Below, a list of some great natural options to relieve mild to moderate nausea. In severe cases, or in the event that you’re unable to keep anything down, by all means try these, but the most important thing is to stay hydrated and talk to your health care provider.
Natural Nausea Relief
- GINGER. You’ve no doubt heard of this one before. It seems to be the go-to recommendation for morning sickness relief. It’s unknown what exactly causes the excellent digestive soothing that ginger provides, other than some special chemical compound found in the root’s flesh. My favorite forms have been spicy ginger beer (not ginger ale – there’s barely any ginger in it) or ginger candy from Reed’s or The Ginger People. This works when you need a strong flavor to overcome your nausea, but it does leave a warm sensation in your mouth which may sometimes feel or taste unpleasant. You can also grate or slice some fresh peeled ginger into hot water for a potent tea.
- EAT! Sometimes this sounds like the last thing you’d want to do, but an empty stomach can make nausea much much worse. My worst episodes occurred after a long night’s sleep, where it had been about 12 hours since the last time I ate. Eating some bland foods and keeping nourishing snacks handy throughout the day will help to combat this. My favorites are brown rice crackers, roasted unsalted almonds, Larabars, and Kelp Krunch bars, all very portable!
- PEPPERMINT. Not only is peppermint a natural stomach soother, it also gives your mouth a nice cool, clean feeling, something that can provide instant nausea relief. Try fresh mint leaf tea, natural mints (VerMints are great), or take a sniff of some peppermint aromatherapy oil.
- LEMON. Just smelling some fresh lemon can make a huge difference. If you find it helps you, carry around a slice or two of fresh lemon in a baggie and sniff it if you ever get a nausea wave. This is particularly helpful if you find yourself somewhere with strong and unpleasant smells (like a bus/train)!
- HORSE EXHALES. This might sound (and look) ridiculous, but it helps! Try a deep inhale through the nose, and then exhaling through your mouth, letting your lips audibly vibrate against each other, like a horse. Does that make sense? I tried to find something on YouTube that might explain it but with no luck. Anyway, this is a quick and easy way to relax your whole body – which can often be just the ticket to relieve nausea.
- SOUR TASTES. Some days, if I’m feeling sick to my stomach, the only things that sound good are sour. It’s that sharp bite that takes the full, uncomfortable, sick feeling away. Foods that have helped me: citrus fruits, pickles, Granny Smith apples, and cold green grapes.
- COLD TASTES. Sometimes, nausea relief is as simple as an ice cube. The cold factor can be a wonderful thing to cut through a sickly feeling. Try chewing on ice, natural fruit popsicles, ice cold water or fresh juice, or frozen grapes.
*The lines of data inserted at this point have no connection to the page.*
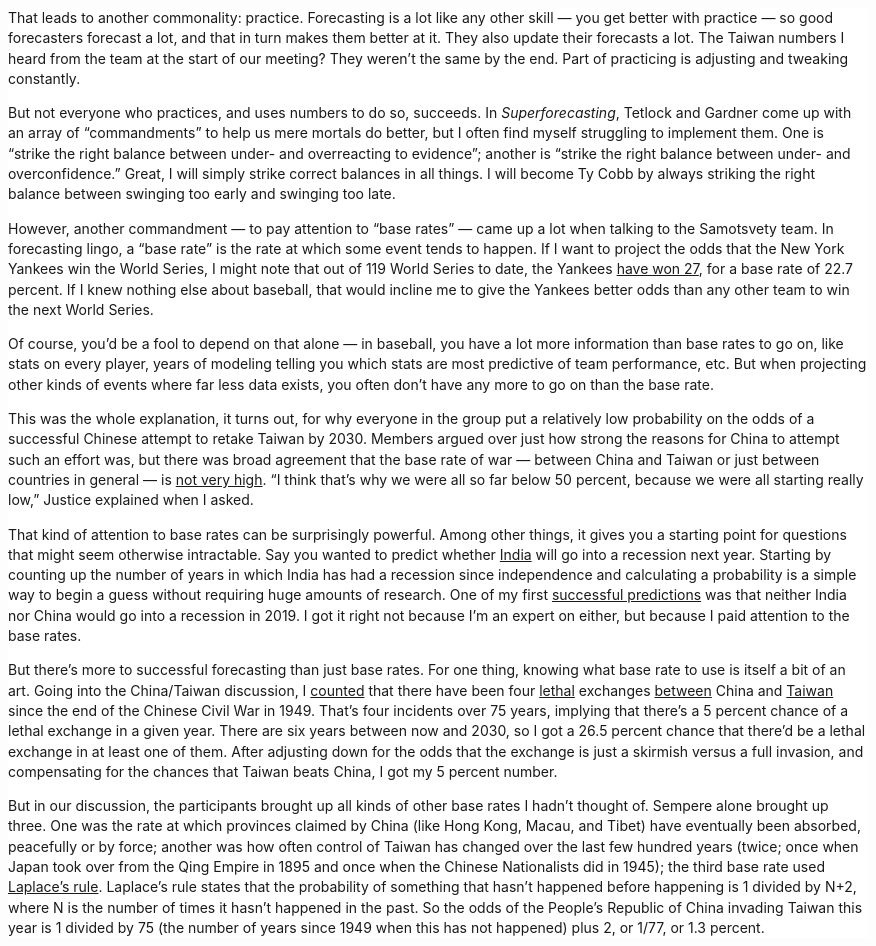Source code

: That leads to another commonality: practice. Forecasting is a lot like any other skill — you get better with practice — so good forecasters forecast a lot, and that in turn makes them better at it. They also update their forecasts a lot. The Taiwan numbers I heard from the team at the start of our meeting? They weren’t the same by the end. Part of practicing is adjusting and tweaking constantly.

But not everyone who practices, and uses numbers to do so, succeeds. In *Superforecasting*, Tetlock and Gardner come up with an array of “commandments” to help us mere mortals do better, but I often find myself struggling to implement them. One is “strike the right balance between under- and overreacting to evidence”; another is “strike the right balance between under- and overconfidence.” Great, I will simply strike correct balances in all things. I will become Ty Cobb by always striking the right balance between swinging too early and swinging too late.

However, another commandment — to pay attention to “base rates” — came up a lot when talking to the Samotsvety team. In forecasting lingo, a “base rate” is the rate at which some event tends to happen. If I want to project the odds that the New York Yankees win the World Series, I might note that out of 119 World Series to date, the Yankees [have won 27](https://www.foxsports.com/stories/mlb/world-series-winners-complete-list-by-year), for a base rate of 22.7 percent. If I knew nothing else about baseball, that would incline me to give the Yankees better odds than any other team to win the next World Series.

Of course, you’d be a fool to depend on that alone — in baseball, you have a lot more information than base rates to go on, like stats on every player, years of modeling telling you which stats are most predictive of team performance, etc. But when projecting other kinds of events where far less data exists, you often don’t have any more to go on than the base rate.

This was the whole explanation, it turns out, for why everyone in the group put a relatively low probability on the odds of a successful Chinese attempt to retake Taiwan by 2030\. Members argued over just how strong the reasons for China to attempt such an effort was, but there was broad agreement that the base rate of war — between China and Taiwan or just between countries in general — is [not very high](https://ourworldindata.org/grapher/number-of-wars-project-mars). “I think that’s why we were all so far below 50 percent, because we were all starting really low,” Justice explained when I asked.

That kind of attention to base rates can be surprisingly powerful. Among other things, it gives you a starting point for questions that might seem otherwise intractable. Say you wanted to predict whether [India](/india) will go into a recession next year. Starting by counting up the number of years in which India has had a recession since independence and calculating a probability is a simple way to begin a guess without requiring huge amounts of research. One of my first [successful predictions](/future-perfect/2020/1/7/21051910/predictions-trump-brexit-recession-2019-2020) was that neither India nor China would go into a recession in 2019\. I got it right not because I’m an expert on either, but because I paid attention to the base rates.

But there’s more to successful forecasting than just base rates. For one thing, knowing what base rate to use is itself a bit of an art. Going into the China/Taiwan discussion, I [counted](https://en.wikipedia.org/wiki/First_Taiwan_Strait_Crisis) that there have been four [lethal](https://en.wikipedia.org/wiki/Kashmir_Princess) exchanges [between](https://en.wikipedia.org/wiki/Battle_of_Dong-Yin) China and [Taiwan](https://en.wikipedia.org/wiki/Second_Taiwan_Strait_Crisis) since the end of the Chinese Civil War in 1949\. That’s four incidents over 75 years, implying that there’s a 5 percent chance of a lethal exchange in a given year. There are six years between now and 2030, so I got a 26.5 percent chance that there’d be a lethal exchange in at least one of them. After adjusting down for the odds that the exchange is just a skirmish versus a full invasion, and compensating for the chances that Taiwan beats China, I got my 5 percent number.

But in our discussion, the participants brought up all kinds of other base rates I hadn’t thought of. Sempere alone brought up three. One was the rate at which provinces claimed by China (like Hong Kong, Macau, and Tibet) have eventually been absorbed, peacefully or by force; another was how often control of Taiwan has changed over the last few hundred years (twice; once when Japan took over from the Qing Empire in 1895 and once when the Chinese Nationalists did in 1945); the third base rate used [Laplace’s rule](https://www.lesswrong.com/posts/Tg5pQCjpefFiqaKjw/limitations-of-laplace-s-rule-of-succession). Laplace’s rule states that the probability of something that hasn’t happened before happening is 1 divided by N+2, where N is the number of times it hasn’t happened in the past. So the odds of the People’s Republic of China invading Taiwan this year is 1 divided by 75 (the number of years since 1949 when this has not happened) plus 2, or 1/77, or 1.3 percent.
- ACUPRESSURE. There is a specific point on the inner wrist that is thought to be connected to the stomach, and when pressed on hard, can alleviate discomfort and nausea. Measure two thumb widths down from the crease of your wrist on your inner arm. The point lies there, between the two tendons (which become more obvious when you make a claw with your fingers). Press there sharply until you feel a “pleasant pain” and you should start to feel relief. It could take a few minutes but is a great thing to try. It’s also nice for someone else to do for you, which can help you to relax. (If you don’t believe in the powers of acupressure or acupuncture, then just think of it as a distraction pain – you’ll focus on your wrist rather than the nausea!)